S'accrocher à la date fixée, n'est pas seulement une question de conviction et de méthode, c'est aussi une affaire de crédibilité. Imaginez, en effet, les conséquences d'un report de plusieurs mois annoncé aujourd'hui ou de doutes exprimés à voix haute par des décideurs. Les explications objectives qui ne manqueraient pourtant pas, seraient inaudibles face au tsunami de soupçons qui fondrait sur l'exécutif. Le gouvernement devrait faire face à un déferlement d'accusations de mauvaise foi, de tortueux calculs lui seraient prêtés. La Transition se noierait immédiatement dans un climat malsain où la confiance en ses animateurs serait laminée. Notre histoire récente présente un épisode similaire lorsqu'en 1992, dans un contexte assurément moins difficile mais peut-être aussi suspicieux, Amadou Toumani Touré qui présidait la Transition de l'époque, avait perçu le danger de prolonger la période transitoire comme de bonnes âmes très intéressées le lui suggéraient.

Les autorités de la Transition de 2013 tracent donc leur chemin en faisant mine de ne pas entendre les sceptiques. Elles sont plus qu'encouragées en cela par une communauté internationale qui est pourtant loin d'être monolithique sur le sujet. Les Africains de la CEDEAO, sensibles à la difficulté d'organiser des élections sous nos latitudes même en période ordinaire, affichent une attitude encourageante et « compréhensive » vis-à-vis des délais fixés lorsqu'ils n'expriment pas clairement leurs doutes comme Mohamed Bazoum, le ministre nigérien des AE.
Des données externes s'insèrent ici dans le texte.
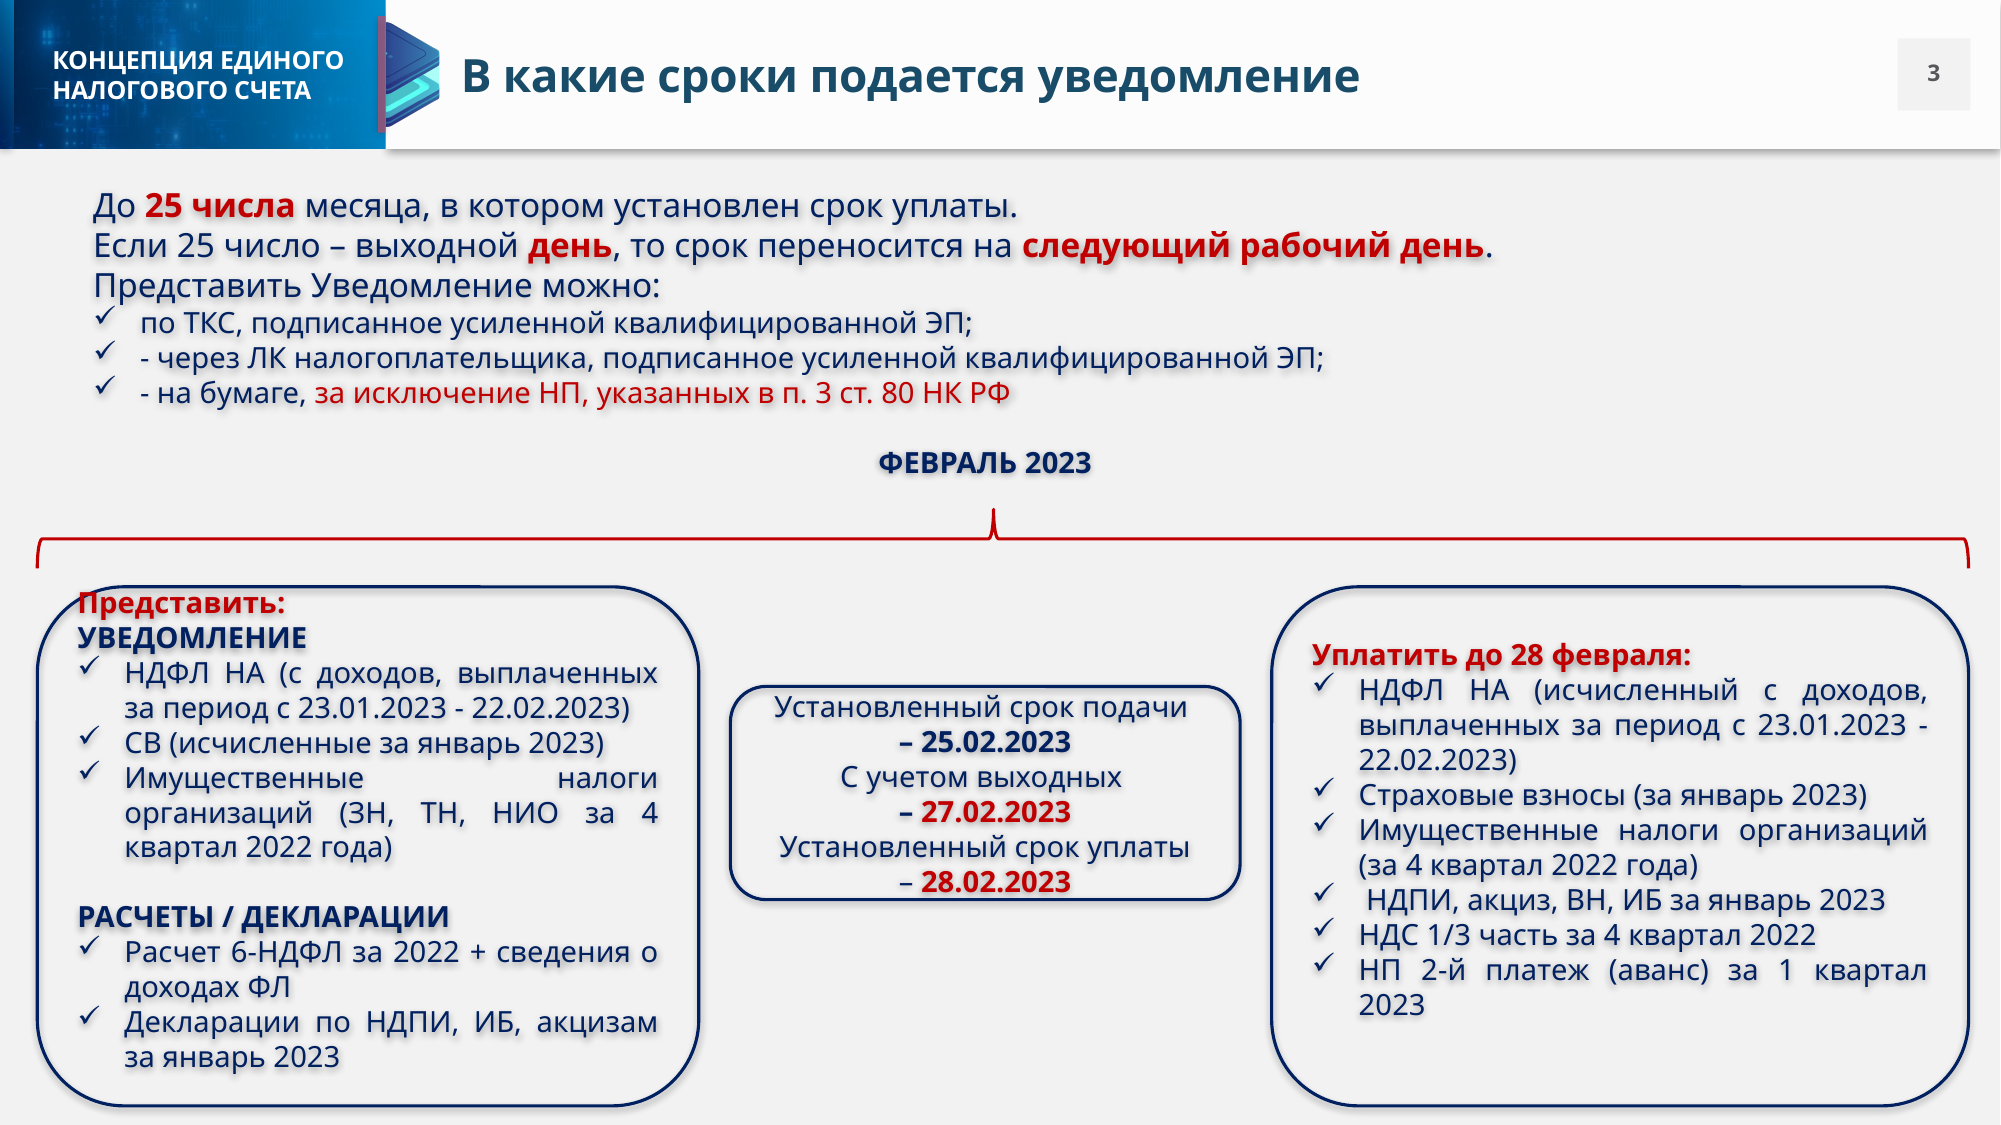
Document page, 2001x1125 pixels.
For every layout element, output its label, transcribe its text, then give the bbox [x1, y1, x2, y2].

text_box Представить: УВЕДОМЛЕНИЕ НДФЛ НА (с доходов, выплаченных за период с 23.01.2023 - 22.02.2023) СВ (исчисленные за январь 2023) Имущественные налоги организаций (ЗН, ТН, НИО за 4 квартал 2022 года) РАСЧЕТЫ / ДЕКЛАРАЦИИ Расчет 6-НДФЛ за 2022 + сведения о доходах ФЛ Декларации по НДПИ, ИБ, акцизам за январь 2023 [36, 586, 700, 1107]
text_box Уплатить до 28 февраля: НДФЛ НА (исчисленный с доходов, выплаченных за период с 23.01.2023 - 22.02.2023) Страховые взносы (за январь 2023) Имущественные налоги организаций (за 4 квартал 2022 года) НДПИ, акциз, ВН, ИБ за январь 2023 НДС 1/3 часть за 4 квартал 2022 НП 2-й платеж (аванс) за 1 квартал 2023 [1270, 586, 1970, 1107]
picture [289, 52, 295, 64]
picture [386, 22, 440, 127]
text_box До 25 числа месяца, в котором установлен срок уплаты. Если 25 число – выходной день, то срок переносится на следующий рабочий день. Представить Уведомление можно: по ТКС, подписанное усиленной квалифицированной ЭП; - через ЛК налогоплательщика, подписанное усиленной квалифицированной ЭП; - на бумаге, за исключение НП, указанных в п. 3 ст. 80 НК РФ [66, 177, 1911, 416]
text_box ФЕВРАЛЬ 2023 [751, 441, 1220, 482]
text_box [36, 508, 1970, 569]
text_box В какие сроки подается уведомление [460, 0, 1910, 149]
picture [0, 0, 323, 149]
picture [305, 74, 310, 91]
text_box Установленный срок подачи – 25.02.2023 С учетом выходных – 27.02.2023 Установленный срок уплаты – 28.02.2023 [729, 685, 1241, 901]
Officiellement, la France n'envisage aucun report. François Hollande (« nous serons intraitables... ») et Jean Yves Le Drian (« ce n'est pas imaginable ... ») l'ont clairement signifié. Paris, englué dans de graves problèmes domestiques, entend que le précieux bénéfice du calendrier militaire ne soit pas gaspillé par un calendrier politique erratique. Et on comprend que par dessus l'épaule du gouvernement malien, les responsables français s'adressent aussi (et surtout ?) à leur propre opinion.

Par la force des circonstances, des contraintes de politique intérieure française se mêlent donc à l'équation électorale malienne et s'ajoutent aux paramètres politiques à prendre en compte qui poussent, en presque totalité, vers le respect des dates arrêtées.

Les paramètres techniques sont, eux, plus mitigés. Si côté budget, équipement des bureaux de vote et impression des cartes NINA qui feront office de cartes d'électeur, les choses se présentent bien, d'autres points suscitent des interrogations ou restent flous comme la finalisation des listes électorales et de la répartition des bureaux de vote, la distribution des cartes, le vote des déplacés et des réfugiés, le chronogramme précis de l'élection. Les pouvoirs publics ne peuvent répondre immédiatement et avec précision à toutes ces questions car celles-ci ont la particularité d'être directement corrélées à la grande inconnue du moment : le rétablissement de la sécurité sur toute l'étendue du territoire national. La sécurité conditionne l'organisation d'un scrutin véritablement national, la réinstallation d'un minimum d'administration indispensable à cette organisation, le rétablissement des communications, de la circulation, bref de tout ce qui concourt physiquement et psychologiquement à la réussite des élections. De ce point de vue, le compte n'y est pas encore.

Le sera-t-il avant le 7 ou le 28 juillet ? Le gouvernement en prend le « pari » en se fondant obligatoirement sur une évolution rapide de la situation à Kidal qui conduirait en cascade à une amélioration sensible de la sécurité dans les régions de Gao et Tombouctou. Même avec une marge de man½uvre amoindrie, l'exécutif de Transition ne peut reculer. Il le pouvait peu avant la conférence des donateurs pour le développement du Mali cette semaine à Bruxelles. Il le peut encore moins après les résultats spectaculaires du rendez-vous belge et les conditionnalités strictes martelées sur tous les tons par les bailleurs de fonds.

L'équation électorale s'en trouve simplifiée : les paramètres politiques déterminent sans partage la convocation rapide des élections mais les paramètres techniques reprennent le dessus dans la réussite du scrutin. Et les uns et les autres s'imposent au gouvernement qui aura besoin de plus que la foi du charbonnier pour les accorder.